We already knew that despite the proven success and huge popularity of the public operation of the East Coast mail line, the operation is to be handed back to the private sector. We knew also that regardless of public opposition, Royal Mail has been sold at a give-away price. Now we know that in fact there are to be more bargain basement sales of public assets despite more than two thirds of the population wanting to see (re)nationalisation of railway operators and power suppliers, not to mention the water industry.
The privatisation policy has failed and will continue to fail because you cannot ‘regulate’ privateers. In fact the opposite of regulation is the case. In a modern version of the days of the Spanish Main, successful privateers receive honours and safe havens now mean tax havens.
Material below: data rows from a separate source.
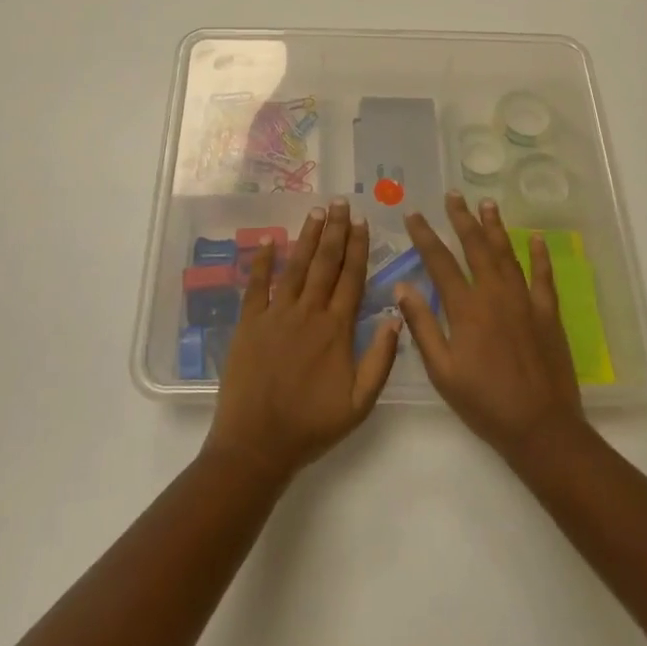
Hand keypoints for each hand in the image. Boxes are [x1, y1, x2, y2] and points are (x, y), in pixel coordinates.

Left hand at [204, 199, 400, 484]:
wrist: (258, 443)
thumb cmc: (312, 425)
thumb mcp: (360, 403)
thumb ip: (381, 359)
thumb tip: (397, 316)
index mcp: (336, 329)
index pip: (351, 278)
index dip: (358, 248)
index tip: (362, 222)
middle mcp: (308, 312)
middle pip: (325, 263)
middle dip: (335, 231)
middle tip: (340, 202)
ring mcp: (276, 315)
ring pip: (296, 267)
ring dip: (308, 237)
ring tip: (317, 212)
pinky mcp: (250, 323)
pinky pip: (257, 285)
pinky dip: (263, 261)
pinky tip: (270, 240)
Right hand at [395, 192, 587, 463]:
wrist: (540, 427)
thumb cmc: (484, 402)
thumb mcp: (442, 371)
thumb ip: (422, 326)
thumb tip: (402, 287)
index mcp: (466, 308)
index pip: (440, 262)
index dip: (425, 236)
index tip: (414, 214)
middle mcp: (495, 295)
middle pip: (476, 247)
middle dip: (462, 219)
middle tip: (453, 195)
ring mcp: (525, 301)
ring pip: (508, 254)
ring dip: (496, 227)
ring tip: (487, 204)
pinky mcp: (548, 314)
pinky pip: (544, 277)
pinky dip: (540, 256)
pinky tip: (537, 238)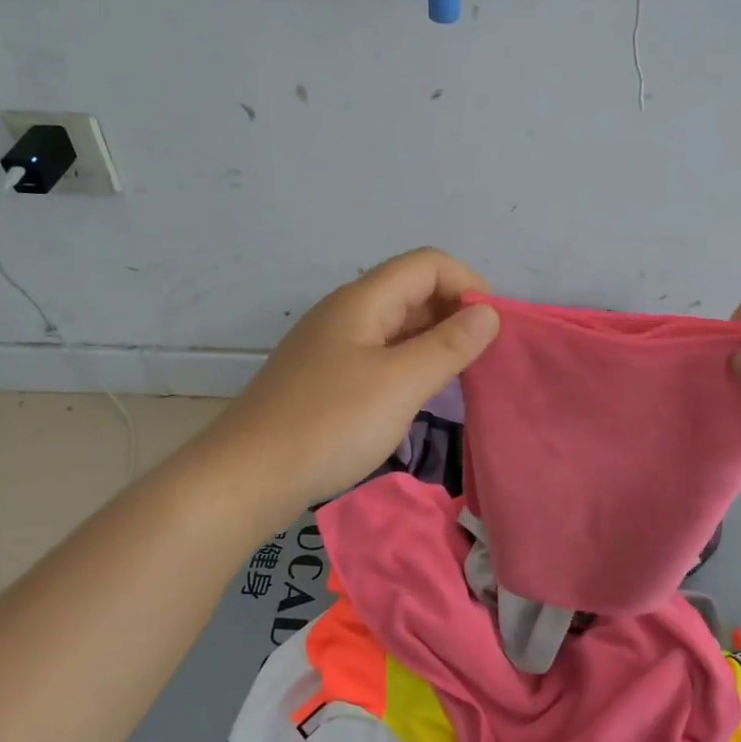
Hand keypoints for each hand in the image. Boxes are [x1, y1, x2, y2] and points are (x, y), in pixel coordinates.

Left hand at [207, 248, 499, 509]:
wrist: (247, 477)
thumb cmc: (330, 424)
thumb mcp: (400, 383)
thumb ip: (449, 345)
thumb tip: (489, 314)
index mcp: (362, 300)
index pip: (428, 264)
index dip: (468, 285)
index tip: (494, 329)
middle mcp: (346, 313)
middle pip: (412, 290)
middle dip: (455, 313)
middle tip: (485, 358)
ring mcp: (332, 347)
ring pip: (396, 326)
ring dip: (434, 341)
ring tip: (461, 377)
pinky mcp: (325, 379)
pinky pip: (380, 355)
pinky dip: (410, 364)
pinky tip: (420, 396)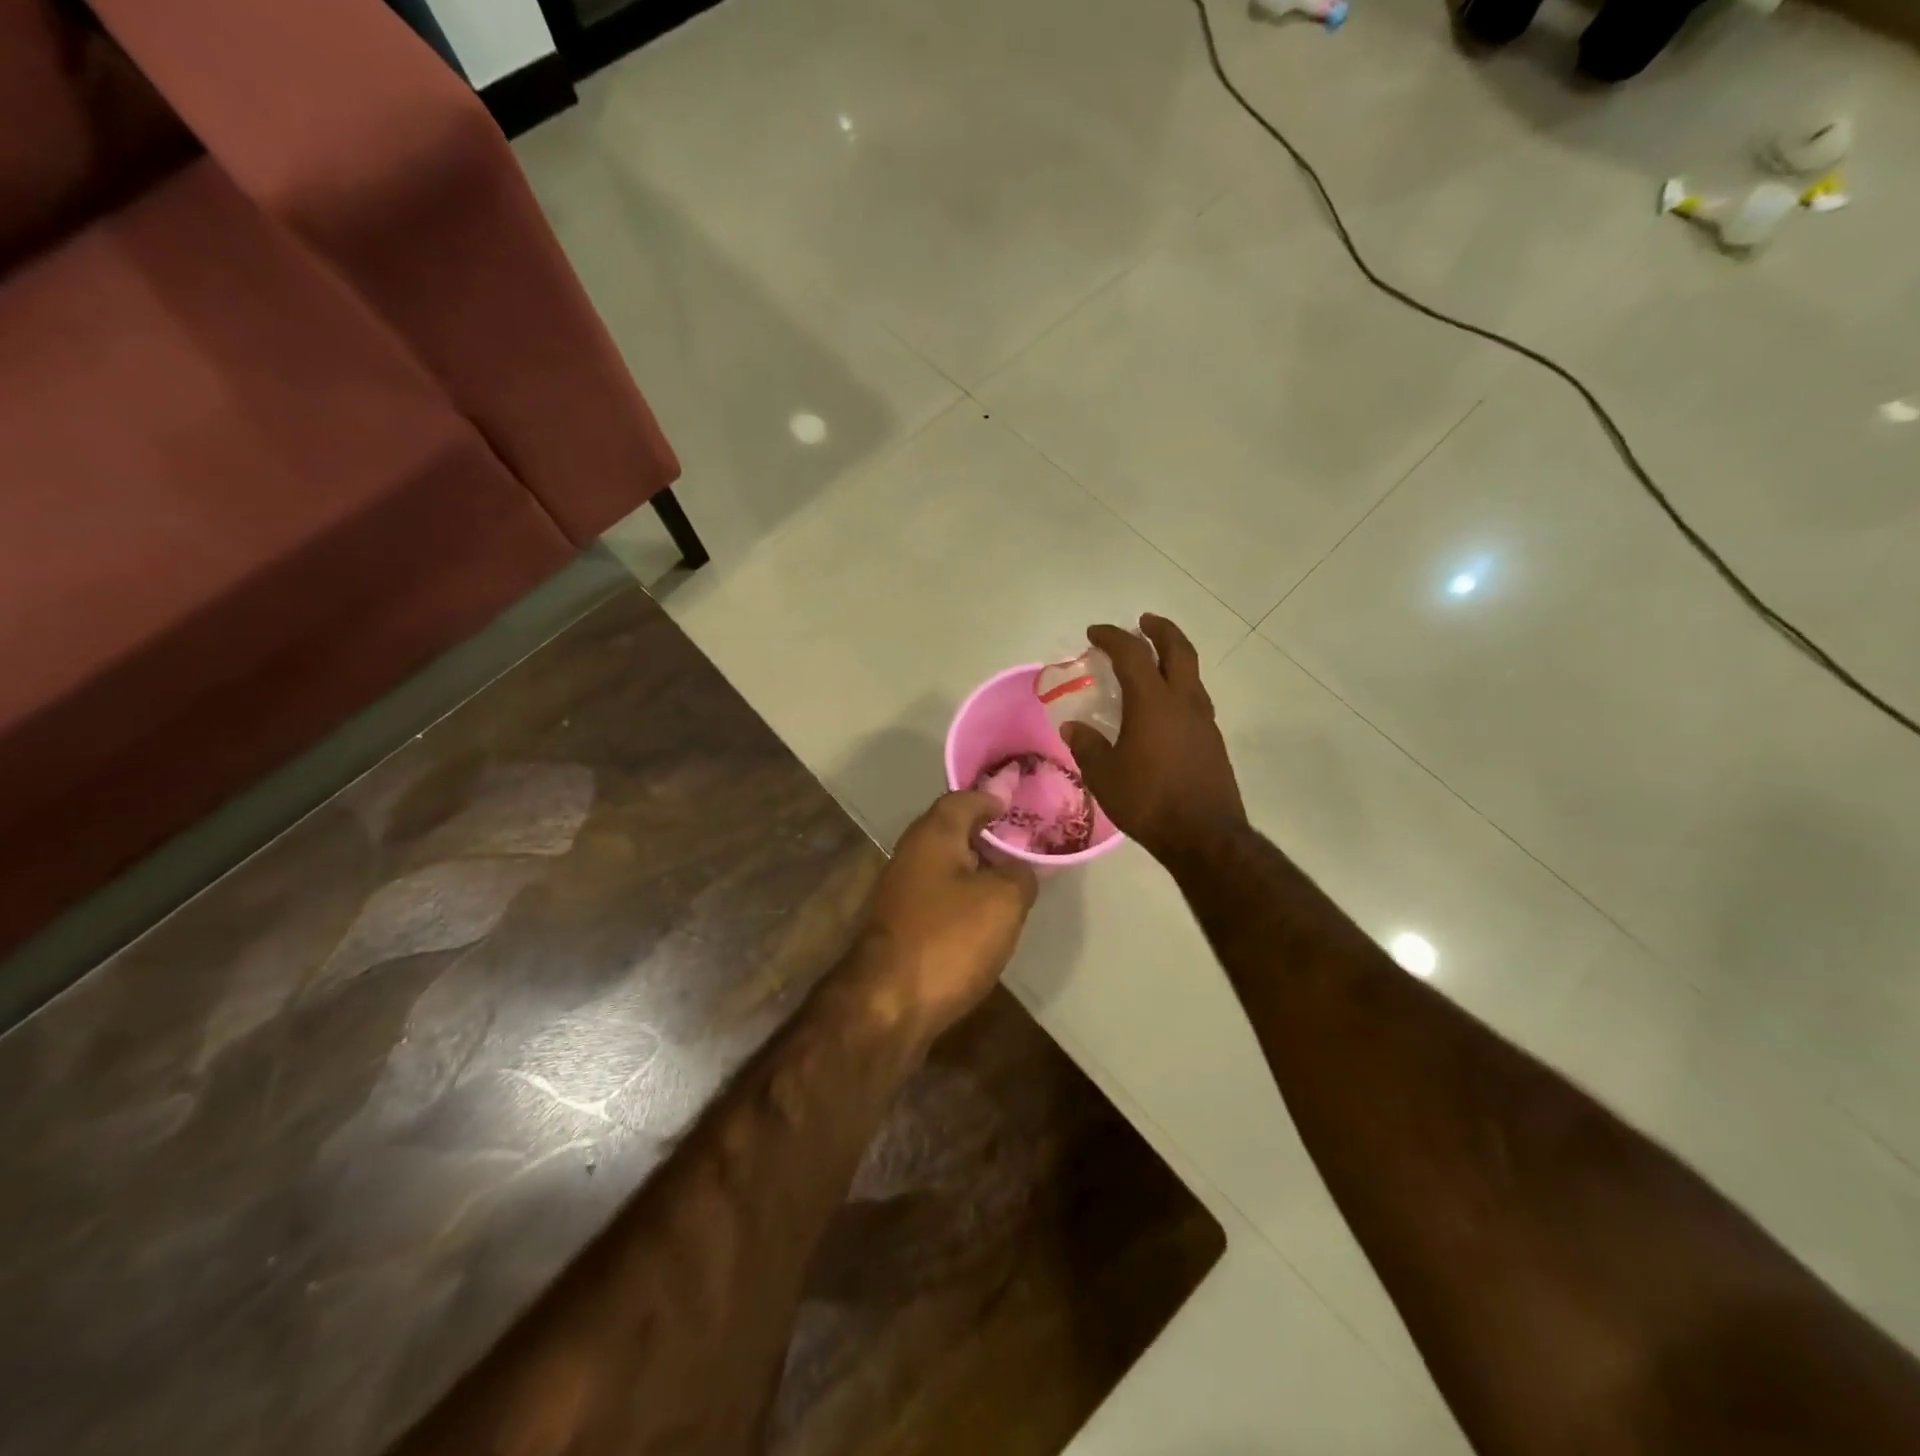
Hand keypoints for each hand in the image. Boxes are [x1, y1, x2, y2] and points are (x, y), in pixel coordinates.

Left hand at [852, 791, 1038, 1043]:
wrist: (886, 1005)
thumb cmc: (948, 940)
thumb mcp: (1002, 901)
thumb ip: (1019, 875)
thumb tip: (1018, 869)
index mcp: (933, 835)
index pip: (963, 799)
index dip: (992, 798)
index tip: (1017, 806)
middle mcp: (910, 855)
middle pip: (951, 832)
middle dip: (985, 834)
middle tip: (1022, 844)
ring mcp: (900, 892)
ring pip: (944, 867)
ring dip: (974, 869)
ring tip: (1010, 881)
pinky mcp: (899, 926)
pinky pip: (939, 898)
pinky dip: (962, 898)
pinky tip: (984, 918)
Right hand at [1061, 615, 1245, 863]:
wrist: (1204, 836)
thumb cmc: (1148, 800)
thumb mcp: (1104, 775)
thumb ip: (1087, 746)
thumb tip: (1074, 728)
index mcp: (1153, 702)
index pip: (1132, 653)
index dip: (1113, 636)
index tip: (1095, 633)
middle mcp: (1184, 702)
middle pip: (1178, 649)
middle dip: (1160, 630)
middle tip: (1143, 622)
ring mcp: (1204, 721)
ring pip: (1191, 675)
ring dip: (1172, 659)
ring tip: (1152, 665)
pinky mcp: (1213, 742)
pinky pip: (1194, 701)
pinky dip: (1178, 689)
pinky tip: (1163, 710)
Not even a mixed industry is acceptable to this government. It is sometimes asserted by vested interests and their allies in parliament that competition from a state owned enterprise, or one that was operated by what remains of Local Government, would be unfair to the rest. But as the continued ruthless exploitation of consumers demonstrates, an effect on the rest is precisely what is needed.
The banks - the financial barrow boys who plundered the public, misled the country and dragged down the economy and who have since had exposed one shameful practice after another - are not alone. This so-called ‘industry’ is just one example of the unprincipled way in which numerous private sector outfits now operate. Effective action – not simply cosmetic – needs to be taken if the interests of ordinary people are to be brought back into the picture. Promises, half-baked gestures and procrastination by government until anger over the latest private sector failure or outrage subsides simply will not do.
‘Competition’ has come to mean competition for the extraction of huge profits by whatever means. These include orchestrated and unjustified price hikes, misusing the loyalty of long-standing customers, overcharging gullible governments and the use of complex charging schemes designed to confuse and exploit the public. Trumpeted ‘free market’ activity has become freebooting and corsair cartels have replaced public service.
Ministers in this rightist, ideologically driven government, not wanting to upset their important political donors, do as little as they think they can get away with (and then complain about ‘apathy’ and low turnouts in elections). Unmitigated ‘competition’, meaning little more these days than an economic free-for-all with endless degradation of working conditions, is well past its sell-by date.
Regulation by placemen and erstwhile associates always fails. But short of nationalisation there may be a way of making banks, fuel, power, water and other industries heed the public interest and behave with a measure of integrity and respect for the population. If each of these sectors had a publicly owned firm within it acting as an exemplar, treating people in a decent, honest and straightforward fashion rather than merely as profit fodder this would introduce a form of competition that could prove to be of some value to society as a whole. It would offer reassurance, security and fairness to ordinary people, presently suffering relentless abuse by commercial predators.
We are seeing some small and tentative steps in terms of municipal power generation and purchasing and I hope that this will not be prevented from gathering pace. And there are plenty of other opportunities such as the recreation of Municipal Banks – in so far as the Government would still allow fully-fledged Municipal Banks to operate in a meaningful way.
Once the success of these developments was demonstrated, we could then move on to other areas at a national level starting with the railways. In such ways buccaneer businesses would have to earn their booty and there could be a gradual move to substantial direct public sector involvement rather than nationalisation at a stroke and an end to the predations of the privateer sector.